Водитель то и дело поглядывал на нас в зеркало. Мы ему не нравились. На мне – ночная рубашка, вся в пятнах. От Богдана пахнет куревом. Если меня стошнит, таксист сбесится.
– Хватит уже спрашивать! Я не знаю! Меня тошнит!
Богдан взял меня за руку и пожал ее.
Сиденья были черными и блестящими, и я представила, как моя рвота будет смотреться на этой черной поверхности. В машине пахло жидкостью для мытья окон.
Женщина-врач положила руку мне на плечо. Я попыталась сбросить ее, но у меня не получилось, и рука лежала у меня на плече, влажная и мягкая, как медуза.
– Твоя мама в последнее время часто переживала?
Богдан подошел ко мне, взял ее руку и убрал с моего плеча. Он сказал что-то по-английски, но врач английского не понимала или делала вид, будто не понимает. Она старалась не смотреть на Богдана и поймать мой взгляд.
– Твоя мама в последнее время часто переживала?
У врача были косички. Она была моложе мамы. Я подумала, что косички она зря заплела – с ними она выглядела как девчонка.
– Возможно, – ответила я, – а может, ей просто хотелось жить в Нью-Йорке. Не знаю.
«Праздник состоится в шамбр сепаре, это значит – отдельном помещении, – говорит мама, – это по-французски». «Ясно», – отвечаю я, хотя мы в Германии. «Это один из лучших ресторанов Мюнхена», – добавляет она. Метрдотель забирает у нас пальто и показывает на длинную широкую лестницу. Мама приподнимает подол платья и бежит вверх, она бежит, бежит, и бежит, «опаздывать нельзя», – говорит она на бегу, повернувшись ко мне. Подол ее шелкового платья волочится по ступенькам.
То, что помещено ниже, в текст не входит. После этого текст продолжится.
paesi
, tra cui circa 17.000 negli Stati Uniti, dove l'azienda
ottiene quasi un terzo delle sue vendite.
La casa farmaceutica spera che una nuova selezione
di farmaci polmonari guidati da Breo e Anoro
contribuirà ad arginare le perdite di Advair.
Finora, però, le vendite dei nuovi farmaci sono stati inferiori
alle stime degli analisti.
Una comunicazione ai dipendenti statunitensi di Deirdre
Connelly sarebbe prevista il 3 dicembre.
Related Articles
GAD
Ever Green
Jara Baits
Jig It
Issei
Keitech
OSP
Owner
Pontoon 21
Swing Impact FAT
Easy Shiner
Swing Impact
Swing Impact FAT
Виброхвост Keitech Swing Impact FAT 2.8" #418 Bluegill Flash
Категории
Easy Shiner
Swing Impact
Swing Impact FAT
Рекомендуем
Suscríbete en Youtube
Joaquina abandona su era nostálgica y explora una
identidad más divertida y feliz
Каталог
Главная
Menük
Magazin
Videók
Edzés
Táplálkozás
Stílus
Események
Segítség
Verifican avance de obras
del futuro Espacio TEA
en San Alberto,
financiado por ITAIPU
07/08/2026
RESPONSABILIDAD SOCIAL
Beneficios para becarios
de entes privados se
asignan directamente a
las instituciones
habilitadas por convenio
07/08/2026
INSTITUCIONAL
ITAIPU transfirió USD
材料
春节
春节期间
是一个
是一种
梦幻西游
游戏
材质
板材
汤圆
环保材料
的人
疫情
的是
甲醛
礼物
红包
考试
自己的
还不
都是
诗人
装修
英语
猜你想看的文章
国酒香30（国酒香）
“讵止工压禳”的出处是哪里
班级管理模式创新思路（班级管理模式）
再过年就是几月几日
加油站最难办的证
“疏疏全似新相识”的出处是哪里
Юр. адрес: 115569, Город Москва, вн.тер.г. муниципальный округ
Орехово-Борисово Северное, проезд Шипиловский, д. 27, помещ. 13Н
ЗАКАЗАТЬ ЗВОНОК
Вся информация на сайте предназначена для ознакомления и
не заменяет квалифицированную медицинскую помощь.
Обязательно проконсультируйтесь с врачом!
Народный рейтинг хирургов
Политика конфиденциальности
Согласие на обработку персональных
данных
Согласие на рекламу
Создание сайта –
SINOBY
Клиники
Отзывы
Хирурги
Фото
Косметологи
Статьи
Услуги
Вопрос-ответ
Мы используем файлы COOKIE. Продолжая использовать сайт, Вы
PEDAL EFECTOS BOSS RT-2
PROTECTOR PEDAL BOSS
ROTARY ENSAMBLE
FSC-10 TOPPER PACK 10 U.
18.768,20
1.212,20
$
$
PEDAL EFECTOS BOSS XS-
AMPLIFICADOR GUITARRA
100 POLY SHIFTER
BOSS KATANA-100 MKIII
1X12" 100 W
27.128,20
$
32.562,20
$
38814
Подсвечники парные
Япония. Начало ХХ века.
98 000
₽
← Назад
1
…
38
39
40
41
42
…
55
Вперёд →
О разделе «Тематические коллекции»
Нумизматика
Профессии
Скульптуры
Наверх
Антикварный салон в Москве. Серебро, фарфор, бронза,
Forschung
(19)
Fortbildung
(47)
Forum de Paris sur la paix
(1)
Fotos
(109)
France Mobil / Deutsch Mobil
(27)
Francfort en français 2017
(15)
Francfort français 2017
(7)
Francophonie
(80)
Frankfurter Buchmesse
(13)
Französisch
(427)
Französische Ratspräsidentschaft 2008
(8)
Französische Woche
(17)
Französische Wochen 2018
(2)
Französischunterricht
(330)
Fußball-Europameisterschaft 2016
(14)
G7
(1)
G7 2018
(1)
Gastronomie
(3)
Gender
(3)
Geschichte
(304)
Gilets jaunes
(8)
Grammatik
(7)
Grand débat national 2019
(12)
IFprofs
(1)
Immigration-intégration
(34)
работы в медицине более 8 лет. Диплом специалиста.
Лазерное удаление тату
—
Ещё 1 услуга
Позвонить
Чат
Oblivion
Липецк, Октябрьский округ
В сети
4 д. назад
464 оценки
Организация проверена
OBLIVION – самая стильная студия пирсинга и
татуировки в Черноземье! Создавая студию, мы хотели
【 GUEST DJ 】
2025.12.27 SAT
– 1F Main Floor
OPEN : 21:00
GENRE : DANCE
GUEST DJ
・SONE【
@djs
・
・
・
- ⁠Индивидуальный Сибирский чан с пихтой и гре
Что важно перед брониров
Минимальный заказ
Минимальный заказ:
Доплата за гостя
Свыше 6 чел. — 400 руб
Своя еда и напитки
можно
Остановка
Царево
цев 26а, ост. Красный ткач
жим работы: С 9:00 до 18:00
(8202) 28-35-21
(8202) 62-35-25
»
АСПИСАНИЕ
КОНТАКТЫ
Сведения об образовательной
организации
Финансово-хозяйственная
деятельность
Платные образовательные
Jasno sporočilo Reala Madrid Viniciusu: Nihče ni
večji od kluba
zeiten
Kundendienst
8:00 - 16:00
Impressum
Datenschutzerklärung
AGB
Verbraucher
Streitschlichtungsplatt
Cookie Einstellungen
Она показывает на закрытую дверь с золотой инкрустацией и говорит:
– Нам сюда.
Я останавливаюсь рядом – из-за двери доносятся голоса и смех. Я смотрю на маму.
– Папа сейчас там?
– Да, папа, и еще другие люди.
– Тогда пошли?
– Подожди, только отдышусь.
– Папа знает, что я здесь?
Она рассмеялась.
– Что ты сбежала из дома и приехала сюда?.. Да, это он знает.
– Я же не дома была.
– В смысле?
– Я была не дома, значит, и сбежала тоже не из дома.
– Ну да.
– А Катрина мне не мать.
– Катрина очень расстроилась. Она считает, что ты сбежала из дома. Больше она няней работать не хочет.
– Ты сердишься?
– Нет.
– А папа сердится?
– Нет.
Я вздохнула и взяла ее за руку.
– Ну что, пошли?
Мама смотрит на меня. Щеки у нее красные. Ее шелковое платье такое тонкое, что скорее напоминает ночную рубашку.
– Я хорошо выгляжу? – спрашивает она.
– Да, – отвечаю я.
– Тогда пошли, – и она открывает дверь.